Salah satu wali murid yang enggan disebutkan namanya menegaskan, jika benar terdapat penetapan nominal maupun kewajiban pembayaran kepada orang tua siswa, maka praktik tersebut harus dipertanggungjawabkan secara terbuka.
"Kalau memang itu sumbangan, harus benar-benar sukarela. Jangan sampai sumbangan hanya dijadikan dalih untuk melegalkan pungutan kepada orang tua siswa. Sekolah negeri jangan membebani masyarakat dengan biaya yang tidak memiliki dasar yang jelas," tegasnya kepada awak media.
Pihaknya meminta sekolah menjelaskan secara rinci alasan penggalangan dana, besaran biaya, mekanisme pengumpulan, hingga penggunaan anggarannya. Transparansi dinilai sebagai kewajiban agar tidak menimbulkan kecurigaan di tengah masyarakat.
"Kami meminta Dinas Pendidikan Kabupaten Bekasi turun tangan melakukan klarifikasi dan pemeriksaan. Bila ditemukan pelanggaran aturan, jangan ragu menjatuhkan sanksi sesuai ketentuan yang berlaku. Dunia pendidikan harus bersih dari praktik yang berpotensi memberatkan wali murid," imbuhnya.
Wali murid tersebut juga mengingatkan bahwa sekolah negeri telah menerima dukungan anggaran dari pemerintah. Oleh karena itu, setiap penggalangan dana kepada masyarakat harus mengacu pada peraturan yang berlaku dan bebas dari unsur paksaan.

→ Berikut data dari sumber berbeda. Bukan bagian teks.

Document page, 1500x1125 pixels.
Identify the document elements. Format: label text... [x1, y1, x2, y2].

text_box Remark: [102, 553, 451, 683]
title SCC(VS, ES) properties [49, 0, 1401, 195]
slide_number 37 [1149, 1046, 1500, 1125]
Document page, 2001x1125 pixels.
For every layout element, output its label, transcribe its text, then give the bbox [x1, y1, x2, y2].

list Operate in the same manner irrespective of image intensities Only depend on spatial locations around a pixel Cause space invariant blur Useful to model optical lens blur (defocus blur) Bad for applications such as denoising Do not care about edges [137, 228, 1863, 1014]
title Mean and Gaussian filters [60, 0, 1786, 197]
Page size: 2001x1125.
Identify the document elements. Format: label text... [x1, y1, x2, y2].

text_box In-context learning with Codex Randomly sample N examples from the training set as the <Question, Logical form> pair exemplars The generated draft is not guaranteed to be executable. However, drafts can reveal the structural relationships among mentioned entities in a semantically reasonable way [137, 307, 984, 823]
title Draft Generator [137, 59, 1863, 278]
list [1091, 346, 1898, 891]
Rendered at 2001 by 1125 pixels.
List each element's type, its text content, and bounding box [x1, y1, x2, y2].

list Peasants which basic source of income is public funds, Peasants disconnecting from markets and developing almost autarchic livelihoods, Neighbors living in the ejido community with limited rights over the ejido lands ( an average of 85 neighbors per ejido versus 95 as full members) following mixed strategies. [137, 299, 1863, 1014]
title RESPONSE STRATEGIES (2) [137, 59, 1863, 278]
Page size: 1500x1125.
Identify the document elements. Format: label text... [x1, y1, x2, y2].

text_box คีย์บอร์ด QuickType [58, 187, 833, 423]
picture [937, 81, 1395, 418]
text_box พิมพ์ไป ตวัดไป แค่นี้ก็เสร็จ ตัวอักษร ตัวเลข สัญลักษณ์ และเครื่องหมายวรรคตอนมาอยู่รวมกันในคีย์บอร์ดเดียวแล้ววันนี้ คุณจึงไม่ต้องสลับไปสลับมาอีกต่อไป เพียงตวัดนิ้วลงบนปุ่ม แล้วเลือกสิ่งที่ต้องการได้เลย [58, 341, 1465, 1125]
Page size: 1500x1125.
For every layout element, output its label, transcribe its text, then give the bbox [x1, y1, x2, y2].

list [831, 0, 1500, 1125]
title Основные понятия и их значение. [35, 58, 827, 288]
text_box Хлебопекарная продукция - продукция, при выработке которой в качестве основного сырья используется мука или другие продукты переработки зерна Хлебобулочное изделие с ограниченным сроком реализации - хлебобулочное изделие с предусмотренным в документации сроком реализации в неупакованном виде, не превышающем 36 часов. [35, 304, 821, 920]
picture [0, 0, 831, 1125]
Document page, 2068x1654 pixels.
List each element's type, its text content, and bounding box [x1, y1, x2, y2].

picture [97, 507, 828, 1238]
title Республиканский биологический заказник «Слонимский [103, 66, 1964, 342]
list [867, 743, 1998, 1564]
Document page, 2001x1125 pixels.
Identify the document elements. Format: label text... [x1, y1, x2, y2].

IWO Kunjungi Sekolah, Pihak Sekolah Terkesan Menghindar
Merespons hal tersebut, DPD IWO Indonesia Kabupaten Bekasi telah mengunjungi SMPN 2 Sukatani pada Rabu (12/8/2026) untuk melakukan konfirmasi. Namun, perwakilan sekolah tidak ditemui dan terkesan menghindar.
"Kami sudah mengisi buku tamu dan meninggalkan nomor telepon agar dapat dihubungi untuk klarifikasi. Namun hingga saat ini belum ada pihak sekolah yang menghubungi kami," ungkap Ketua DPD IWO Indonesia Kabupaten Bekasi, Afifudin.
Afifudin meminta Dinas Pendidikan segera melakukan klarifikasi dan audit apabila ditemukan dugaan pungutan yang menyimpang dari aturan.
"Dinas Pendidikan harus segera turun ke lapangan. Dunia pendidikan wajib mengedepankan transparansi dan akuntabilitas, serta tidak boleh membebani wali murid dengan alasan apa pun jika tidak memiliki dasar hukum yang jelas," ujarnya.
Lebih lanjut, ia menjelaskan bahwa pers memiliki fungsi kontrol sosial terhadap pelayanan publik, termasuk sektor pendidikan.
"Kami mendukung penuh peningkatan sarana dan prasarana sekolah. Namun seluruh prosesnya harus terbuka, sesuai aturan, dan tidak berkesan memungut biaya yang memberatkan. Jika ada pelanggaran, instansi berwenang harus menindaklanjuti secara profesional," tambahnya.
Hingga berita ini diterbitkan, upaya konfirmasi masih terus dilakukan kepada pihak SMPN 2 Sukatani, SMPN 3 Sukatani, maupun Dinas Pendidikan Kabupaten Bekasi guna mendapatkan penjelasan dan hak jawab. Awak Media akan memuat tanggapan seluruh pihak sebagai wujud pemberitaan yang berimbang.